Convert record-delimited bytes to LazyRow objects (more efficient for wide rows):

import { run } from "jsr:@j50n/proc";
import { fromRecordToLazyRows } from "jsr:@j50n/proc/transforms";

await run("flatdata", "csv2record", "-i", "wide.csv")
  .transform(fromRecordToLazyRows())
  .flatten()
  .filter((row) => row.getField(0) === "active")
  .forEach((row) => console.log(row.getField(1), row.getField(5)));

fromLazyRowBinary

Convert binary lazyrow format (from csv2lazyrow) to LazyRow objects:

import { run } from "jsr:@j50n/proc";
import { fromLazyRowBinary } from "jsr:@j50n/proc/transforms";

await run("flatdata", "csv2lazyrow", "-i", "wide.csv")
  .transform(fromLazyRowBinary())
  .flatten()
  .filter((row) => row.getField(2) === "error")
  .forEach((row) => console.log(`${row.getField(0)}: ${row.getField(3)}`));

toRecord

Convert row data to record format for piping to flatdata:

import { run } from "jsr:@j50n/proc";
import { fromRecordToRows, toRecord } from "jsr:@j50n/proc/transforms";

// Transform CSV: uppercase the second field
await run("flatdata", "csv2record", "-i", "input.csv")
  .transform(fromRecordToRows())
  .flatten()
  .map((row) => [row[0], row[1].toUpperCase(), row[2]])
  .transform(toRecord())
  .run("flatdata", "record2csv")
  .toStdout();

LazyRow for Memory Efficiency

LazyRow defers field parsing until accessed - ideal when you only need a few fields from wide rows:

import { run } from "jsr:@j50n/proc";
import { fromLazyRowBinary } from "jsr:@j50n/proc/transforms";

await run("flatdata", "csv2lazyrow", "-i", "huge.csv")
  .transform(fromLazyRowBinary())
  .flatten()
  .filter((row) => row.columnCount > 5) // O(1) column count
  .map((row) => row.getField(0)) // Only parse field 0
  .take(100)
  .toStdout();

LazyRow methods:

  • columnCount - Number of fields (O(1), no parsing)
  • getField(n) - Get nth field as string (parses on demand)
  • toArray() - Get all fields as string[]

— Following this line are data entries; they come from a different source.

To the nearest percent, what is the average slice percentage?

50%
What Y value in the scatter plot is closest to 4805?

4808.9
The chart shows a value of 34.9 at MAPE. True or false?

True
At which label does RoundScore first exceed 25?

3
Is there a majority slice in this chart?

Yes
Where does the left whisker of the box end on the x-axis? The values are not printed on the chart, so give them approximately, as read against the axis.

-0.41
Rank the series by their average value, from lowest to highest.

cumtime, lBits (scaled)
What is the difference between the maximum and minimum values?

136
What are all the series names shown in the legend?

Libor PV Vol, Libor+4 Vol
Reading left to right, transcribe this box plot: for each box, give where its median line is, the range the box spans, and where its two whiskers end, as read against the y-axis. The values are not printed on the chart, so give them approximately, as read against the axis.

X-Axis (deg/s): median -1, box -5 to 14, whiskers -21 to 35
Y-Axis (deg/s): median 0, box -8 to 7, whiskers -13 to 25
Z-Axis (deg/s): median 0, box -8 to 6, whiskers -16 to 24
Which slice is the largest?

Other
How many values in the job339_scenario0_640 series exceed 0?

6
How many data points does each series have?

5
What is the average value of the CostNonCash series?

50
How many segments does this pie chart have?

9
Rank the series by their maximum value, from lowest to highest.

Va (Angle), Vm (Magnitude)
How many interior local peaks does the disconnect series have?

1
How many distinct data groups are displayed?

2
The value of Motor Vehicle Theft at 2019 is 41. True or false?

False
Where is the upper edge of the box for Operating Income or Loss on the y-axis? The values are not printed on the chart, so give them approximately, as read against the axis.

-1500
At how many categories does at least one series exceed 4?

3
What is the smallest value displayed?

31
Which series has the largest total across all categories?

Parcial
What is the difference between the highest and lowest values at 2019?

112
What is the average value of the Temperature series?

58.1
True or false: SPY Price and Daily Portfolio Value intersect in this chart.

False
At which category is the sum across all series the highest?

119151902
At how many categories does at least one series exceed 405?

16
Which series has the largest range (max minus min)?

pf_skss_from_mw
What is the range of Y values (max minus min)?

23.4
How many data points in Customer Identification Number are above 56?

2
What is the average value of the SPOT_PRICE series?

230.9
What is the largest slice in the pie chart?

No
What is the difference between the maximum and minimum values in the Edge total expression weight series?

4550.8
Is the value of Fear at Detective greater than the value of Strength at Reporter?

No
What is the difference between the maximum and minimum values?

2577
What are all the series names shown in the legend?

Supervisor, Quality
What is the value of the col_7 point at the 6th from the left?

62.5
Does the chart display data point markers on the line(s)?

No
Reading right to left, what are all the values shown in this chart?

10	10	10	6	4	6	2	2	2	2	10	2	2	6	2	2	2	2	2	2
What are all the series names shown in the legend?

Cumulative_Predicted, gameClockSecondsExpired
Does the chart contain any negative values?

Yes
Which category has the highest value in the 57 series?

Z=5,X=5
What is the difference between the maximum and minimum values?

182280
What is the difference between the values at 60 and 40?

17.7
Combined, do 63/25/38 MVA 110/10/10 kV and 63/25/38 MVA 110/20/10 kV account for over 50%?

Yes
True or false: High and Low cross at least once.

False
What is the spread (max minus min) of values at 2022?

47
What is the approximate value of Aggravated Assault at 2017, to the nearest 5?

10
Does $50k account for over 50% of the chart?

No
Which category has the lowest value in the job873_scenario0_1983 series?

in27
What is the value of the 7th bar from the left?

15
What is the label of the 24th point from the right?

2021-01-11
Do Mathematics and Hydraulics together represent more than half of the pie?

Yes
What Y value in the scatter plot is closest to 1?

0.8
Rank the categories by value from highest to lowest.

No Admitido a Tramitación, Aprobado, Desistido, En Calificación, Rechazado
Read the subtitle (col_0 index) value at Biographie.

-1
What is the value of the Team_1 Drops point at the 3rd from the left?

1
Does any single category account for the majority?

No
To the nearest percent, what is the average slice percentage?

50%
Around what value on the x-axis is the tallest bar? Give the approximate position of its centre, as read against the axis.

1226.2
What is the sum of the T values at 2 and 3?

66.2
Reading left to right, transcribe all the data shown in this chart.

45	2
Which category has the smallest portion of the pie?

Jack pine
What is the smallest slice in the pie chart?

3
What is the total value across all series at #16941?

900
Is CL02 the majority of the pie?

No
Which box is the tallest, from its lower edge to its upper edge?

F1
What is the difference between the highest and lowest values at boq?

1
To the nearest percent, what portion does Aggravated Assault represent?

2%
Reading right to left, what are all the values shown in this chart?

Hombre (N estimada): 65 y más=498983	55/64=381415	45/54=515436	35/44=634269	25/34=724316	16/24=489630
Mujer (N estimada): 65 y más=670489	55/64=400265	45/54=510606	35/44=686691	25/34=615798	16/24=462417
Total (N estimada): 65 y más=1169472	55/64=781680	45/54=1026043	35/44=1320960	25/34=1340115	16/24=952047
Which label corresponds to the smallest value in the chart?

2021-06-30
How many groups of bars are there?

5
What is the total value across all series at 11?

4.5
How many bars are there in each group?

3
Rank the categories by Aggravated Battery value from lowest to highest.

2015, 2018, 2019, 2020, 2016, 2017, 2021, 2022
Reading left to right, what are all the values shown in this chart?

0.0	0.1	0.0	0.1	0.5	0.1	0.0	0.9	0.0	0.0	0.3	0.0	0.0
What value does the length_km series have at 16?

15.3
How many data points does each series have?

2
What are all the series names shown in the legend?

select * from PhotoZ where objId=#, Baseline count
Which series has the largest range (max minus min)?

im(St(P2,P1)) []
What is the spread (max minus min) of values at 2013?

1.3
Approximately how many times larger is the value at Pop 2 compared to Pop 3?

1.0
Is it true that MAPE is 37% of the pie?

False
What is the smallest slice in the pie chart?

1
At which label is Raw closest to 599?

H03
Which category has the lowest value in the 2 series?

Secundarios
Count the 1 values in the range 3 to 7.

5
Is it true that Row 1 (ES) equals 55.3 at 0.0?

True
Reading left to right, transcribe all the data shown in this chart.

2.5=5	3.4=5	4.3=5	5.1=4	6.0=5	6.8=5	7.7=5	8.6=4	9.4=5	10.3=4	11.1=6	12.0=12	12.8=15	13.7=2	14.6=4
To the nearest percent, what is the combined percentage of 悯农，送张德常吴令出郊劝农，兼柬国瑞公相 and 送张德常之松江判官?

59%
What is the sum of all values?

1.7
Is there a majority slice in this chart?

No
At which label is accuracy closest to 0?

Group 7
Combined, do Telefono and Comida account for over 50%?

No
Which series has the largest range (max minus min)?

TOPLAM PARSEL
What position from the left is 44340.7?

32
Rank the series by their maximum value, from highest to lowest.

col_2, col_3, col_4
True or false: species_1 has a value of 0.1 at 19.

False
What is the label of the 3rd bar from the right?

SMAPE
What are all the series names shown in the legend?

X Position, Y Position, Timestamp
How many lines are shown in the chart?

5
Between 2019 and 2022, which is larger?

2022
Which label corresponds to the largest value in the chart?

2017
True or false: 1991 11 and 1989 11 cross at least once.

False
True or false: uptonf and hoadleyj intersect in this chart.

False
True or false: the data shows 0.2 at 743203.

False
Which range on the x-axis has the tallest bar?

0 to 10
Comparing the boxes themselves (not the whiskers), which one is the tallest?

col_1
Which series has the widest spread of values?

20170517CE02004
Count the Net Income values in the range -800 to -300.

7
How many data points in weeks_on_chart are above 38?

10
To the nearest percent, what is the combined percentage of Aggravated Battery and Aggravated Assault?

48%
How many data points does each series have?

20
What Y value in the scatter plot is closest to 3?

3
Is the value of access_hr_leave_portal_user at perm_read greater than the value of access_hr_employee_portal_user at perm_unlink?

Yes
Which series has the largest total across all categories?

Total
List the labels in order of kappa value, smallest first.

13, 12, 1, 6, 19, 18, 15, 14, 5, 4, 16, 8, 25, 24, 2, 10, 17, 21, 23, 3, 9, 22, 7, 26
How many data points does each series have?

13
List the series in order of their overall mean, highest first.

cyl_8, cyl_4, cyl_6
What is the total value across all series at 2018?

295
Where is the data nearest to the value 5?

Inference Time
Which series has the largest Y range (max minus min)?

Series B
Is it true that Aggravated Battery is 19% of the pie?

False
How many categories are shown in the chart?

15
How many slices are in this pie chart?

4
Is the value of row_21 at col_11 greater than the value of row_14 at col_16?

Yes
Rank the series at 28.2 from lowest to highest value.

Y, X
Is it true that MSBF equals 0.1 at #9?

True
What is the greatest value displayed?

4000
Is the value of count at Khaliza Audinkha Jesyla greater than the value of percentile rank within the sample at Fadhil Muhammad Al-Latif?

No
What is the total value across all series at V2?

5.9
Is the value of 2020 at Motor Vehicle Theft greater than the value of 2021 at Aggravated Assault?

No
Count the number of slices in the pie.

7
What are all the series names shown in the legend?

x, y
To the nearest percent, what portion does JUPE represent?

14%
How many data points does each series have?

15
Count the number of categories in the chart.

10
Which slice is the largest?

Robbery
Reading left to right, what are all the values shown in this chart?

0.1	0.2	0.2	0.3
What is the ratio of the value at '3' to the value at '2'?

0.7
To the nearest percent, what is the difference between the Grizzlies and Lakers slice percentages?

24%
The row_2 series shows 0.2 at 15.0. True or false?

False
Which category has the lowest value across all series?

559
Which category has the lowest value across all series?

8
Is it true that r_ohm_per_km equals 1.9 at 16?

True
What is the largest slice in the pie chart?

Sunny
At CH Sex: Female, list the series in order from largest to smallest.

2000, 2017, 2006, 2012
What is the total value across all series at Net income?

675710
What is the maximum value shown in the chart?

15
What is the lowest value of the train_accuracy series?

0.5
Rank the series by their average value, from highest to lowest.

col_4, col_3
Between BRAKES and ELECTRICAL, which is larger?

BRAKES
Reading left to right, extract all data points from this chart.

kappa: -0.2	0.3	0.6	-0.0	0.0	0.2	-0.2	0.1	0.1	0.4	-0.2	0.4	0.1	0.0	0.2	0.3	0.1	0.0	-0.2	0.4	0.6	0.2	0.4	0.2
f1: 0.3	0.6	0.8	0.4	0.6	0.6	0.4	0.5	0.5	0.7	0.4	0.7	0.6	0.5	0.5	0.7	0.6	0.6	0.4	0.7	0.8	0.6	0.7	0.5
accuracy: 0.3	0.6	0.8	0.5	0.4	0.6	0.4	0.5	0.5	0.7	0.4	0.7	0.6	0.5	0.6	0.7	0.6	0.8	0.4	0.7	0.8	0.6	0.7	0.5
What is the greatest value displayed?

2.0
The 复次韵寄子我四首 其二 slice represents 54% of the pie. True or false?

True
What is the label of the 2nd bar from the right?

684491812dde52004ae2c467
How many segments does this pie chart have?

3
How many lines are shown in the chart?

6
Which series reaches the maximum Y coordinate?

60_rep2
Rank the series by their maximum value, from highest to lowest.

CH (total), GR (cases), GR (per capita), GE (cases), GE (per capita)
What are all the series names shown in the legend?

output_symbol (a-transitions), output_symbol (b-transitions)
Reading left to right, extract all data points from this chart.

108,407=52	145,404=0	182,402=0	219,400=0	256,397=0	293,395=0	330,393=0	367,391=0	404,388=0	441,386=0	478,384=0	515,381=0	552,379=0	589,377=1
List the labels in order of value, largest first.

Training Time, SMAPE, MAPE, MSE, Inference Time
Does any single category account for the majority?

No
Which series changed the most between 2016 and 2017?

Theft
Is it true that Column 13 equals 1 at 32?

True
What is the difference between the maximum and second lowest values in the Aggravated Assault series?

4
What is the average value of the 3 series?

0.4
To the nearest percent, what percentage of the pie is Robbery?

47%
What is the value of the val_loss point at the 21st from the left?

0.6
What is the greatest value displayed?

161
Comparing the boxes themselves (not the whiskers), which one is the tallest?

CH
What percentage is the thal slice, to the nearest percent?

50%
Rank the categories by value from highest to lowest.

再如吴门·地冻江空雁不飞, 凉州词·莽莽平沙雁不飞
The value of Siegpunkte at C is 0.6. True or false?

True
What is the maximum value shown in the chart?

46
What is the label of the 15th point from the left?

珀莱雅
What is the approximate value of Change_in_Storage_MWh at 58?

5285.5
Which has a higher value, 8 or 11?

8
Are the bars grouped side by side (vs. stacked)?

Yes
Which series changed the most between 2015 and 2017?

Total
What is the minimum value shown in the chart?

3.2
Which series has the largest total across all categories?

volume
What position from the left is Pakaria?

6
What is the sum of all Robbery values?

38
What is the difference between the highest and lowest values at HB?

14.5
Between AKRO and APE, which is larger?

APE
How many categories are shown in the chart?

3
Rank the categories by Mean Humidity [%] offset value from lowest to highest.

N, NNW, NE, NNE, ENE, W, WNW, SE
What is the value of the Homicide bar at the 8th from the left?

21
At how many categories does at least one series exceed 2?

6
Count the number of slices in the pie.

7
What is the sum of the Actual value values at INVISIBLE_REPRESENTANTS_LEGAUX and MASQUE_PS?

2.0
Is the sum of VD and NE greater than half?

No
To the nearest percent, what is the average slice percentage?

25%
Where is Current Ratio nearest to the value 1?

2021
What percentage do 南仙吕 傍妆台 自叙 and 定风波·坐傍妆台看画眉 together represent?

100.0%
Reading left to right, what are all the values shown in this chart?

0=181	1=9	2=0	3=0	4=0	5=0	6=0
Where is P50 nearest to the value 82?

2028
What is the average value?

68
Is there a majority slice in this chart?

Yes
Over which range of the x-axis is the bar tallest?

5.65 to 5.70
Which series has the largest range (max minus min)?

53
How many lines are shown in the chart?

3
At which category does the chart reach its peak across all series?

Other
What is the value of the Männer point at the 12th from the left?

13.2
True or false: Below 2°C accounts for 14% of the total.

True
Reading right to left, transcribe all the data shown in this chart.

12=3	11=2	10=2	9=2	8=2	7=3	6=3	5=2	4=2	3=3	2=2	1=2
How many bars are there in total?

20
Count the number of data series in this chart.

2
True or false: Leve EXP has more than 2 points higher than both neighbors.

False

European CSV (Semicolon-Delimited)

# Convert European CSV to US CSV
flatdata csv2record -d ';' -i euro.csv | flatdata record2csv -o us.csv

Validation

# Fail if any row doesn't have exactly 10 columns
flatdata csv2record --columns 10 --strict -i data.csv > /dev/null

Tips

  1. Pipe through flatdata to offload CPU work from your main process
  2. Use record format for intermediate processing - it’s trivial to parse
  3. LazyRow when you only need a few fields from wide rows
  4. Validate early with --columns and --strict to catch data issues

Architecture

flatdata uses a custom RFC 4180 CSV parser written in Odin and compiled to WebAssembly. We needed a push parser—one that accepts arbitrary chunks of input and tracks state across calls—because WASM modules can’t pull data from JavaScript. Odin’s standard library CSV parser is a pull parser that expects to read from a file or complete buffer.